Segment Open

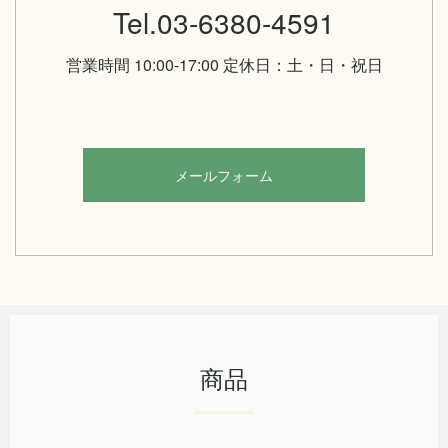
Tel.03-6380-4591
営業時間 10:00-17:00 定休日：土・日・祝日
メールフォーム
商品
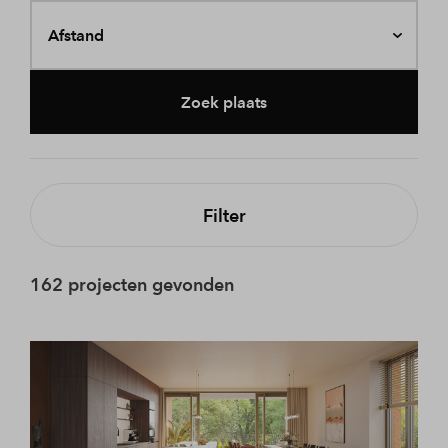
Afstand
Zoek plaats
Filter
162 projecten gevonden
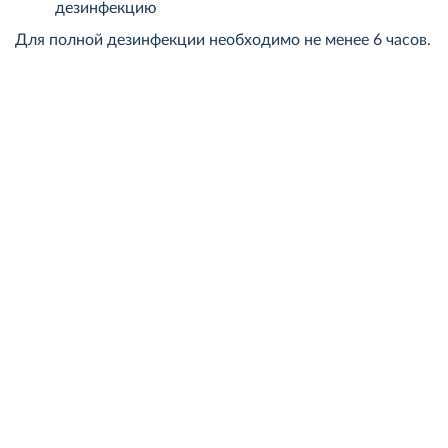
дезинфекцию
Для полной дезинфекции необходимо не менее 6 часов.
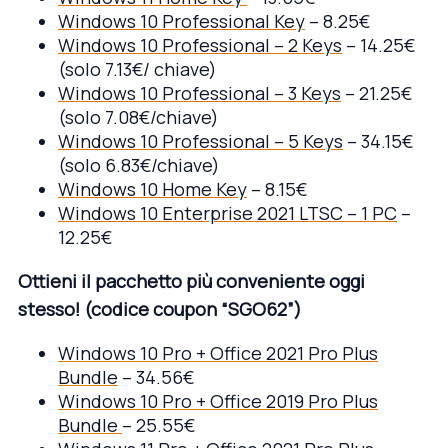
Windows 10 Professional Key
– 8.25€
Windows 10 Professional – 2 Keys
– 14.25€
(solo 7.13€/ chiave)
Windows 10 Professional – 3 Keys
– 21.25€
(solo 7.08€/chiave)
Windows 10 Professional – 5 Keys
– 34.15€
(solo 6.83€/chiave)
Windows 10 Home Key
– 8.15€
Windows 10 Enterprise 2021 LTSC – 1 PC
–
12.25€
Ottieni il pacchetto più conveniente oggi
stesso! (codice coupon “SGO62”)
Windows 10 Pro + Office 2021 Pro Plus
Bundle
– 34.56€
Windows 10 Pro + Office 2019 Pro Plus
Bundle
– 25.55€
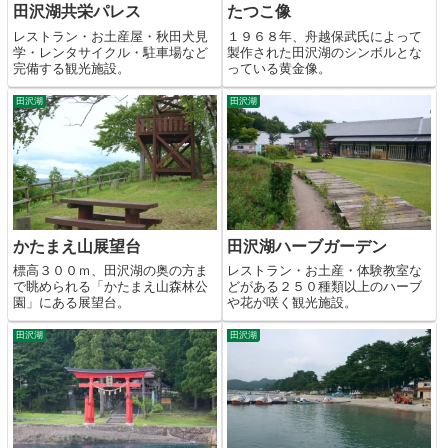
田沢湖共栄パレス
たつこ像
レストラン・お土産屋・秋田犬見
１９６８年、舟越保武氏によって
学・レンタサイクル・駐車場など
製作された田沢湖のシンボルとな
完備する観光施設。
っている黄金像。
田沢湖
田沢湖
かたまえ山展望台
田沢湖ハーブガーデン
標高３００ｍ、田沢湖の奥の方ま
レストラン・お土産・体験教室な
で眺められる「かたまえ山森林公
どがある２５０種類以上のハーブ
園」にある展望台。
や花が咲く観光施設。
田沢湖
田沢湖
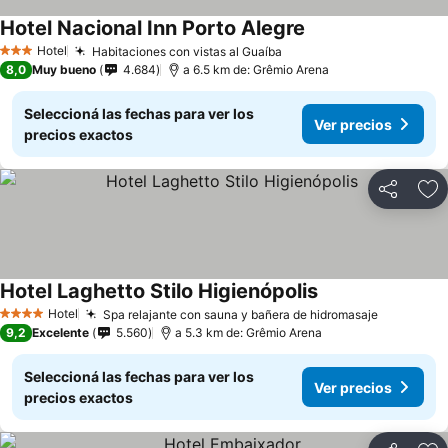
Hotel Nacional Inn Porto Alegre
Hotel
Habitaciones con vistas al Guaíba
3 Estrellas
8,0
Muy bueno
4.684
a 6.5 km de: Grêmio Arena
Seleccioná las fechas para ver los
Ver precios
precios exactos
Compartir
Añ
Hotel Laghetto Stilo Higienópolis
Hotel
Spa relajante con sauna y bañera de hidromasaje
4 Estrellas
9,2
Excelente
5.560
a 5.3 km de: Grêmio Arena
Seleccioná las fechas para ver los
Ver precios
precios exactos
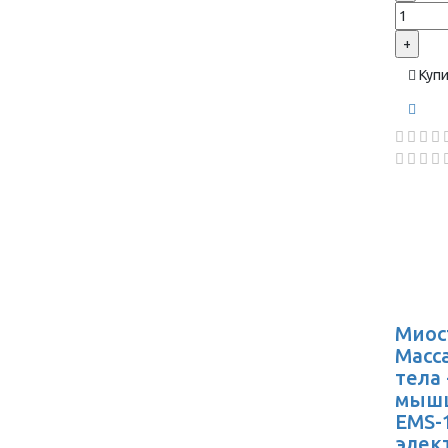
+
Куп
Миос
Масс
тела
мышц
EMS-1
элек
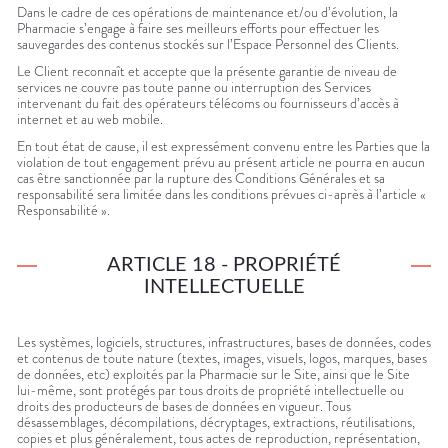
Dans le cadre de ces opérations de maintenance et/ou d’évolution, la
Pharmacie s’engage à faire ses meilleurs efforts pour effectuer les
sauvegardes des contenus stockés sur l’Espace Personnel des Clients.
Le Client reconnaît et accepte que la présente garantie de niveau de
services ne couvre pas toute panne ou interruption des Services
intervenant du fait des opérateurs télécoms ou fournisseurs d’accès à
internet et au web mobile.
En tout état de cause, il est expressément convenu entre les Parties que la
violation de tout engagement prévu au présent article ne pourra en aucun
cas être sanctionnée par la rupture des Conditions Générales et sa
responsabilité sera limitée dans les conditions prévues ci-après à l’article «
Responsabilité ».
ARTICLE 18 - PROPRIÉTÉ
INTELLECTUELLE
Les systèmes, logiciels, structures, infrastructures, bases de données, codes
et contenus de toute nature (textes, images, visuels, logos, marques, bases
de données, etc) exploités par la Pharmacie sur le Site, ainsi que le Site
lui-même, sont protégés par tous droits de propriété intellectuelle ou
droits des producteurs de bases de données en vigueur. Tous
désassemblages, décompilations, décryptages, extractions, réutilisations,
copies et plus généralement, tous actes de reproduction, représentation,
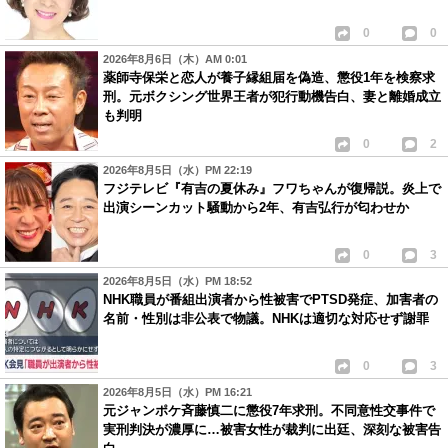
0
0
2026年8月6日（木）AM 0:01
薬師寺保栄と恋人が養子縁組届を偽造、懲役1年を検察求
刑。元ボクシング世界王者が犯行動機告白、妻と離婚成立
も判明
0
2
2026年8月5日（水）PM 22:19
フジテレビ『有吉の夏休み』フワちゃんが復帰説。炎上で
出演シーンカット騒動から2年、有吉弘行が匂わせか
0
3
2026年8月5日（水）PM 18:52
NHK職員が番組出演者から性被害でPTSD発症、加害者の
名前・性別は非公表で物議。NHKは適切な対応せず謝罪
0
3
2026年8月5日（水）PM 16:21
元ジャンポケ斉藤慎二に懲役7年求刑。不同意性交事件で
実刑判決が濃厚に…被害女性が裁判に出廷、深刻な被害告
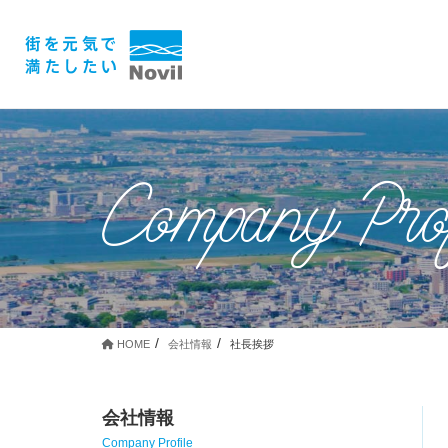
Company Prof
HOME
会社情報
社長挨拶
会社情報
Company Profile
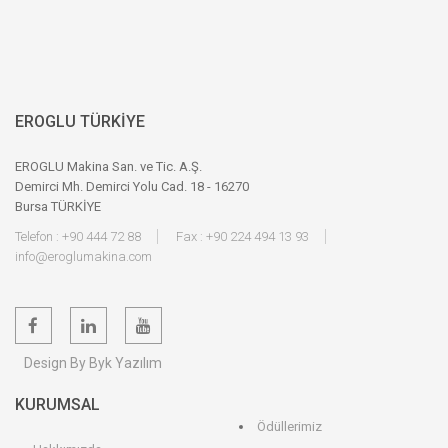
EROGLU TÜRKİYE
EROGLU Makina San. ve Tic. A.Ş.
Demirci Mh. Demirci Yolu Cad. 18 - 16270
Bursa TÜRKİYE
Telefon : +90 444 72 88
Fax : +90 224 494 13 93
info@eroglumakina.com
Design By Byk Yazılım
KURUMSAL
Ödüllerimiz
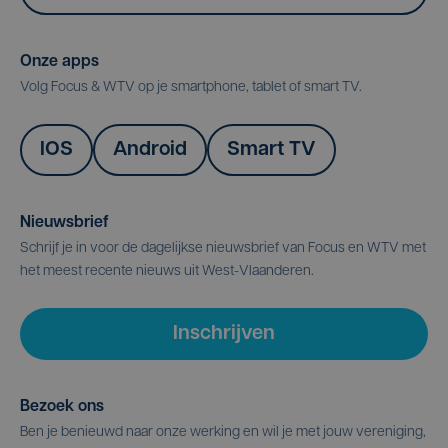
Onze apps
Volg Focus & WTV op je smartphone, tablet of smart TV.
IOS
Android
Smart TV
Nieuwsbrief
Schrijf je in voor de dagelijkse nieuwsbrief van Focus en WTV met
het meest recente nieuws uit West-Vlaanderen.
Inschrijven
Bezoek ons
Ben je benieuwd naar onze werking en wil je met jouw vereniging,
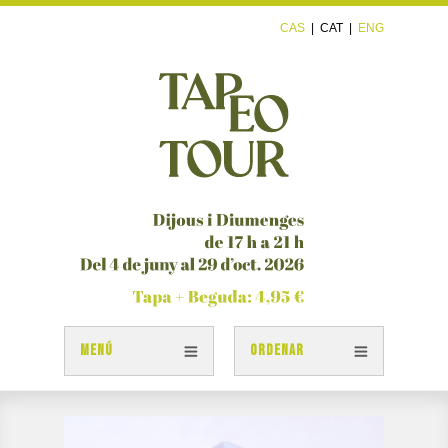
CAS
|
CAT
|
ENG
MENÚ
ORDENAR
TAPES
PLÀNOL TAPEOTOUR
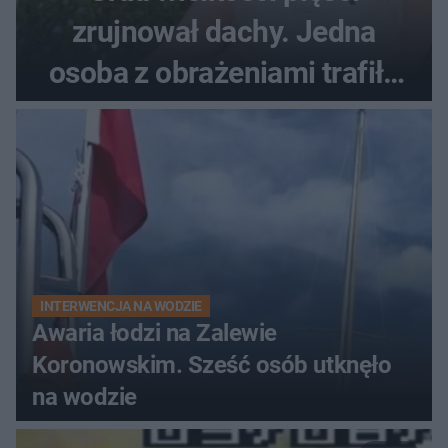
zrujnował dachy. Jedna
osoba z obrażeniami trafiła
do szpitala
INTERWENCJA NA WODZIE
Awaria łodzi na Zalewie
Koronowskim. Sześć osób utknęło
na wodzie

Segment Closed

**How to complete this task:**
Restate all entries above exactly, but not the images.

**Solution:**
Tel.03-6380-4591
営業時間 10:00-17:00 定休日：土・日・祝日
メールフォーム
商品
Afstand
Zoek plaats
Filter
162 projecten gevonden
дезинфекцию
Для полной дезинфекции необходимо не менее 6 часов.
Windows 10 Professional Key
– 8.25€
Windows 10 Professional – 2 Keys
– 14.25€
(solo 7.13€/ chiave)
Windows 10 Professional – 3 Keys
– 21.25€
(solo 7.08€/chiave)
Windows 10 Professional – 5 Keys
– 34.15€
(solo 6.83€/chiave)
Windows 10 Home Key
– 8.15€
Windows 10 Enterprise 2021 LTSC – 1 PC
–
12.25€
Ottieni il pacchetto più conveniente oggi
stesso! (codice coupon “SGO62”)
Windows 10 Pro + Office 2021 Pro Plus
Bundle
– 34.56€
Windows 10 Pro + Office 2019 Pro Plus
Bundle
– 25.55€
田沢湖共栄パレス
たつこ像
レストラン・お土産屋・秋田犬見
１９６８年、舟越保武氏によって
学・レンタサイクル・駐車場など
製作された田沢湖のシンボルとな
完備する観光施設。
っている黄金像。
田沢湖
田沢湖
かたまえ山展望台
田沢湖ハーブガーデン
標高３００ｍ、田沢湖の奥の方ま
レストラン・お土産・体験教室な
で眺められる「かたまえ山森林公
どがある２５０種類以上のハーブ
園」にある展望台。
や花が咲く観光施設。
田沢湖
田沢湖
Hotel Nacional Inn Porto Alegre
Hotel
Habitaciones con vistas al Guaíba
3 Estrellas
8,0
Muy bueno
4.684
a 6.5 km de: Grêmio Arena
Seleccioná las fechas para ver los
Ver precios
precios exactos
Compartir
Añ
Hotel Laghetto Stilo Higienópolis
Hotel
Spa relajante con sauna y bañera de hidromasaje
4 Estrellas
9,2
Excelente
5.560
a 5.3 km de: Grêmio Arena
Seleccioná las fechas para ver los
Ver precios
precios exactos
+
Куп
Миос
Масс
тела
мышц
EMS-1
элек
Dans le cadre de ces opérations de maintenance et/ou d’évolution, la
Pharmacie s’engage à faire ses meilleurs efforts pour effectuer les
sauvegardes des contenus stockés sur l’Espace Personnel des Clients.
Le Client reconnaît et accepte que la présente garantie de niveau de
services ne couvre pas toute panne ou interruption des Services
intervenant du fait des opérateurs télécoms ou fournisseurs d’accès à
internet et au web mobile.
En tout état de cause, il est expressément convenu entre les Parties que la
violation de tout engagement prévu au présent article ne pourra en aucun
cas être sanctionnée par la rupture des Conditions Générales et sa
responsabilité sera limitée dans les conditions prévues ci-après à l’article «
Responsabilité ».
ARTICLE 18 - PROPRIÉTÉ
INTELLECTUELLE
Les systèmes, logiciels, structures, infrastructures, bases de données, codes
et contenus de toute nature (textes, images, visuels, logos, marques, bases
de données, etc) exploités par la Pharmacie sur le Site, ainsi que le Site
lui-même, sont protégés par tous droits de propriété intellectuelle ou
droits des producteurs de bases de données en vigueur. Tous
désassemblages, décompilations, décryptages, extractions, réutilisations,
copies et plus généralement, tous actes de reproduction, représentation,
0
0
2026年8月6日（木）AM 0:01
薬師寺保栄と恋人が養子縁組届を偽造、懲役1年を検察求
刑。元ボクシング世界王者が犯行動機告白、妻と離婚成立
も判明
0
2
2026年8月5日（水）PM 22:19
フジテレビ『有吉の夏休み』フワちゃんが復帰説。炎上で
出演シーンカット騒動から2年、有吉弘行が匂わせか
0
3
2026年8月5日（水）PM 18:52
NHK職員が番組出演者から性被害でPTSD発症、加害者の
名前・性別は非公表で物議。NHKは適切な対応せず謝罪
0
3
2026年8月5日（水）PM 16:21
元ジャンポケ斉藤慎二に懲役7年求刑。不同意性交事件で
実刑判決が濃厚に…被害女性が裁判に出廷、深刻な被害告
Company Prof
HOME
会社情報
社長挨拶
会社情報
Company Profile
EROGLU TÜRKİYE
EROGLU Makina San. ve Tic. A.Ş.
Demirci Mh. Demirci Yolu Cad. 18 - 16270
Bursa TÜRKİYE
Telefon : +90 444 72 88
Fax : +90 224 494 13 93
info@eroglumakina.com
Design By Byk Yazılım
KURUMSAL
Ödüllerimiz
Onze apps
Volg Focus & WTV op je smartphone, tablet of smart TV.
IOS
Android
Smart TV
Nieuwsbrief
Schrijf je in voor de dagelijkse nieuwsbrief van Focus en WTV met
het meest recente nieuws uit West-Vlaanderen.
Inschrijven
Bezoek ons
Ben je benieuwd naar onze werking en wil je met jouw vereniging,
CAS
|
CAT
|
ENG
MENÚ
ORDENAR
TAPES
PLÀNOL TAPEOTOUR
zrujnował dachy. Jedna
osoba z obrażeniami trafiła
do szpitala
INTERWENCJA NA WODZIE
Awaria łodzi na Zalewie
Koronowskim. Sześć osób utknęło
na wodzie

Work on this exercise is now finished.